There was more than one design for the Aztec calendars that dictated different aspects of their daily life.

Time was something that was not always just measured in minutes, hours and days to the Aztecs however they had different methods of tracking relative time for their society. The Xiuhpohualli (the counting of years) is one of these calendars as well as the Tonalpohualli (the counting of days) or thirteen- day period. Each of these was represented by a picture or image so that they could be recognized just as we recognize a clock or calendar.

Calendar 1

The Xiuhpohualli was the counting of the years. This calendar was kept on a 365-day solar count. This was also the agricultural and ceremonial calendar of the Aztec state. It was divided into 18 periods, with each period containing 20 days, called veintenas. This left five days that were not represented. These were called nemontemi. These were the five transition days between the old and the new year, and were considered days of nothing. This was a time of festivals. People came to the festivals with their best clothes on, and took part in singing and dancing. This is also when the priest would perform sacrifices, most of these sacrifices were human, but others were preformed on animals and fruit.

Calendar 2

The Tonalpohualli, considered the most sacred calendar, was the ‘counting of days.’ It originated by ancient peoples observing that the sun crossed a certain zenith point near the Mayan city of Copan, every 260 days.
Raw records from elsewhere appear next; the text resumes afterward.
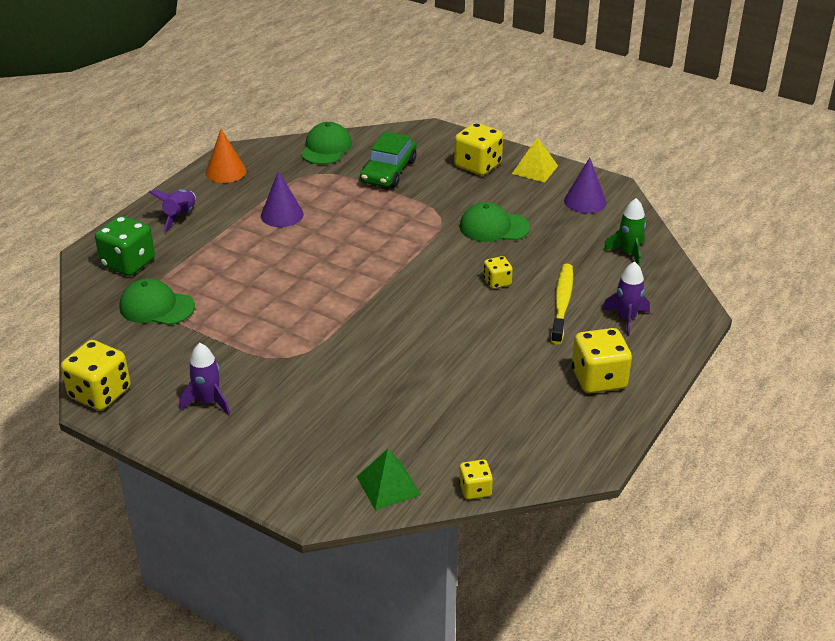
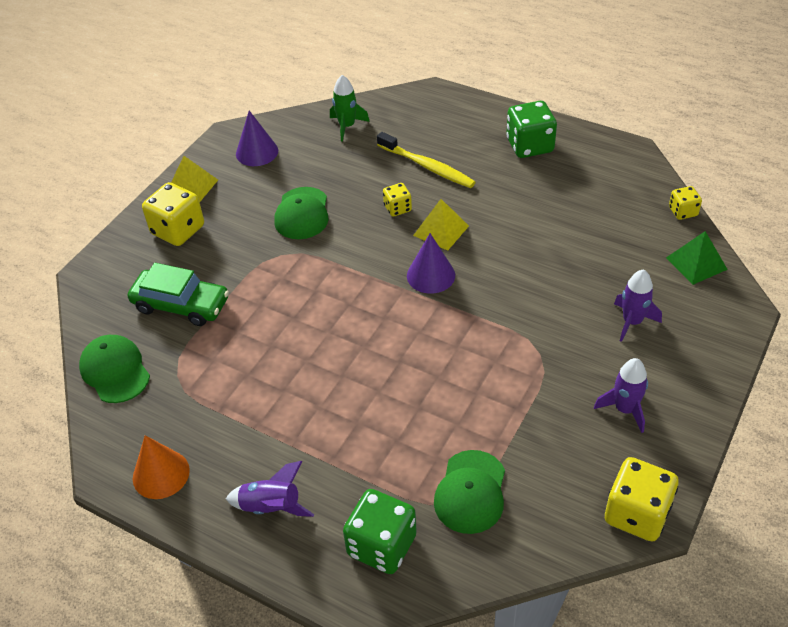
camera: 90 degrees left, 10 degrees up
(282, 215) = (271, 396): purple cone -> purple cone (431, 275)
(326, 148) = (115, 371): green cap -> green cap turned 45 degrees clockwise
(462, 307) = (441, 230): none -> yellow pyramid
(562, 303) = (427, 166): yellow toothbrush -> yellow toothbrush turned 150 degrees counterclockwise
(598, 379) = (529, 146): yellow dice -> green dice
(626, 319) = (445, 129): purple rocket -> purple rocket (632, 322)

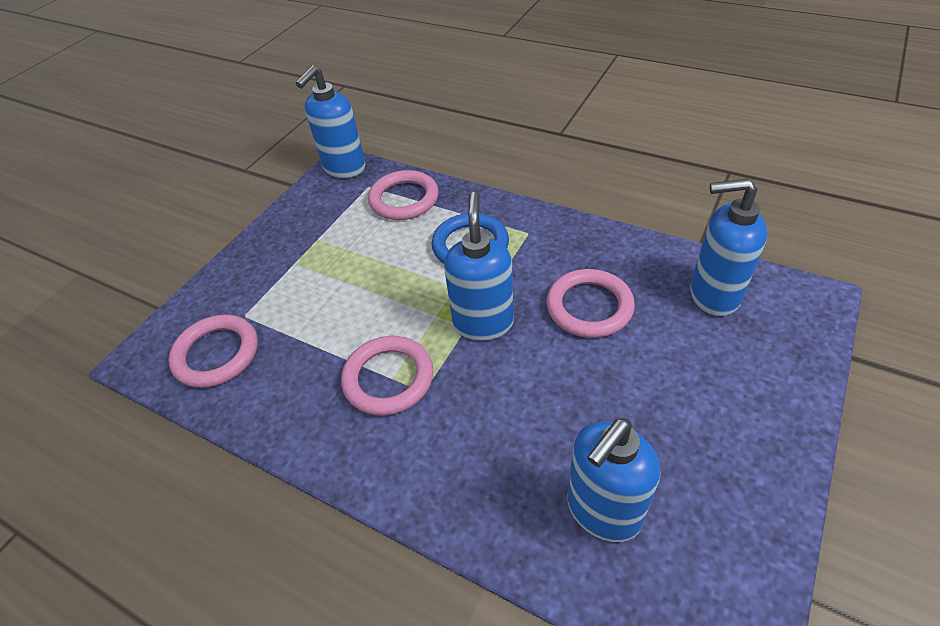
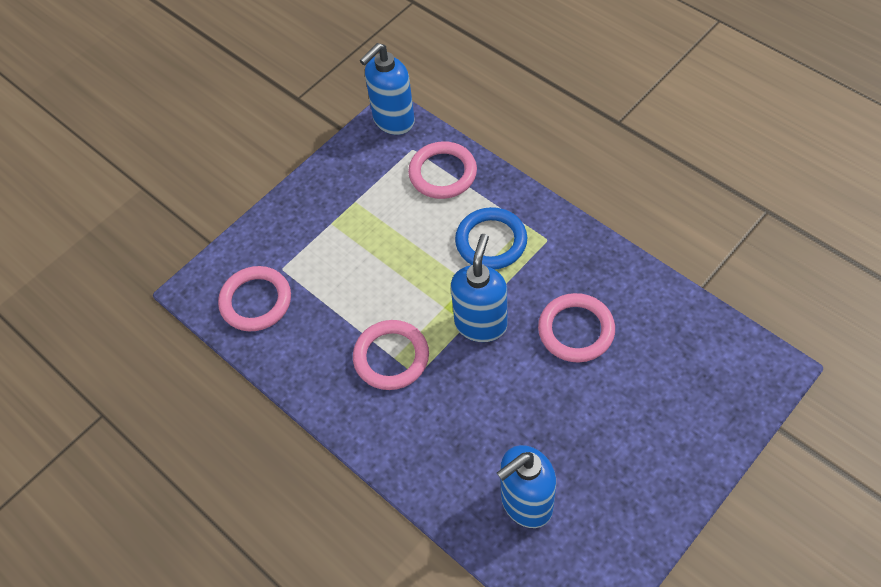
camera: 15 degrees right, 10 degrees up
(713, 295) = (687, 344): blue soap dispenser -> none

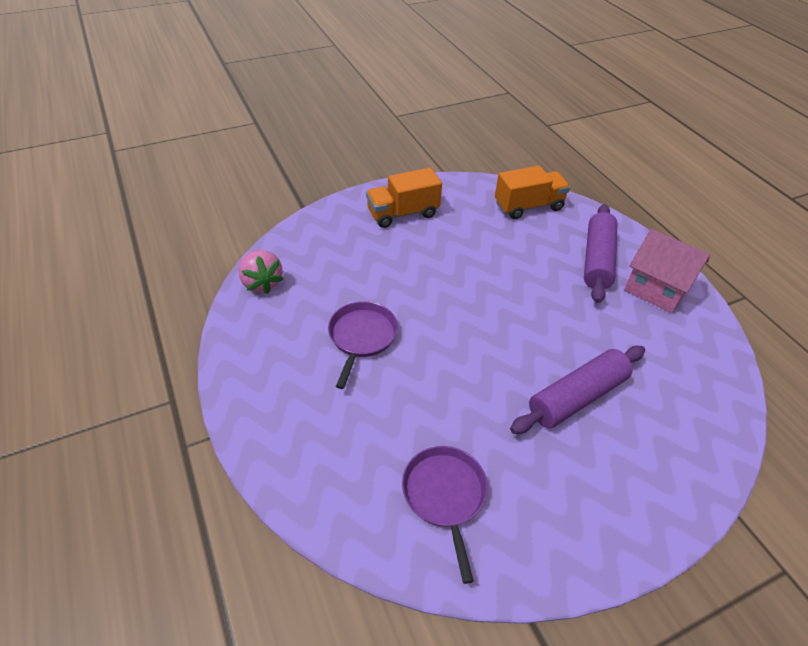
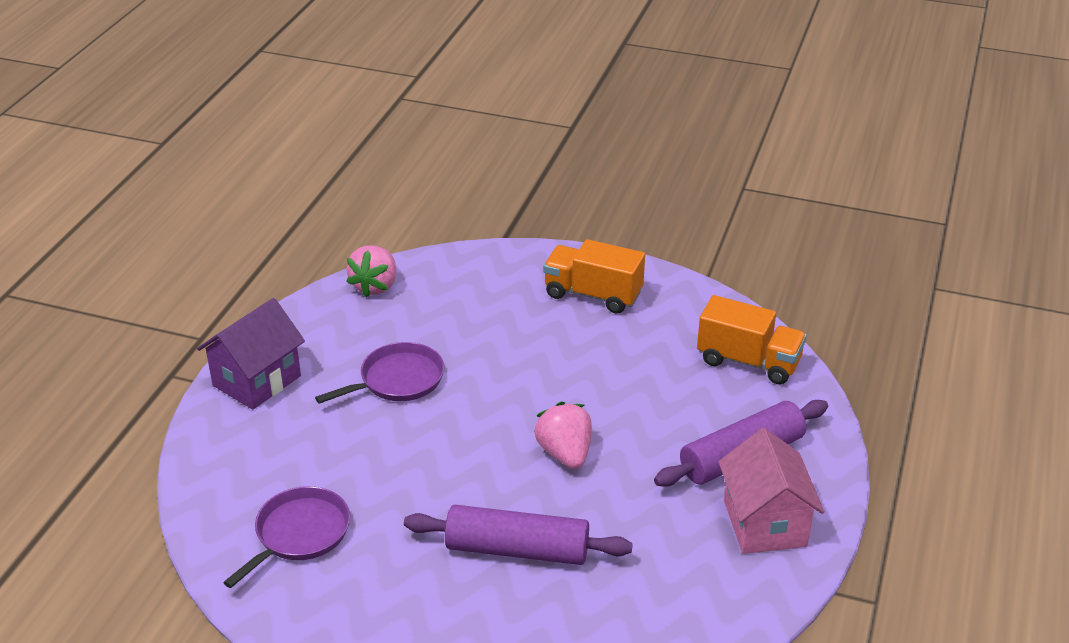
camera: 45 degrees right, 10 degrees down
(264, 403) = (257, 381): none -> purple house
(518, 318) = (565, 453): none -> pink strawberry

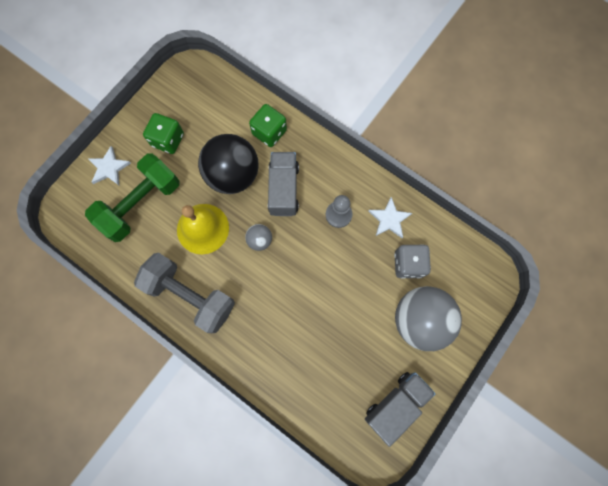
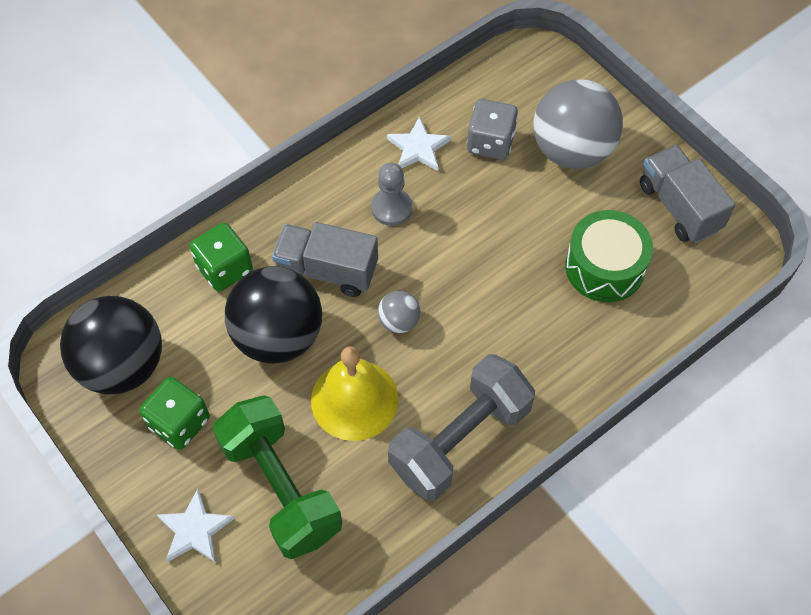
camera: 75 degrees left, 15 degrees down
(195, 100) = (122, 365): none -> black ball
(333, 360) = (604, 267): none -> green drum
So this first system is arranged in a 260-day cycle. These 260 days were then broken up into 20 periods, with each period containing 13 days, called trecenas. Each period was given the name of something that was then shown by a hieroglyphic sign, and each trecena was given a number 1-13. Each trecena is also thought to have a god or deity presiding over each of the trecena. They kept these counts in tonalamatls, books made from bark paper. The Aztecs used this as a religious calendar. Priests used the calendar to determine luck days for such activities as sowing crops, building houses, and going to war.

Every 52 years the Tonalpohualli and the Xiuhpohualli calendars would align.

This marked what was known as a Mesoamerican century. Every one of these centuries was marked by Xiuhmolpilli, the Binding Up of the Years or the New Fire Ceremony. This was a festival that lasted twelve days and included fasting as a symbol of penitence. At the beginning of this festival all the lights in the city were extinguished – people let their hearth fires go out.

Then on midnight of the 12th day of the festival, a prisoner was taken to the priest. The priest would watch in the night sky for the star of fire to reach the zenith. Once it did, the priest would remove the heart of this man, and replace it with a piece of wood, that was laid on a piece of turquoise. This is where the priest would start the new fire that would once again light the city.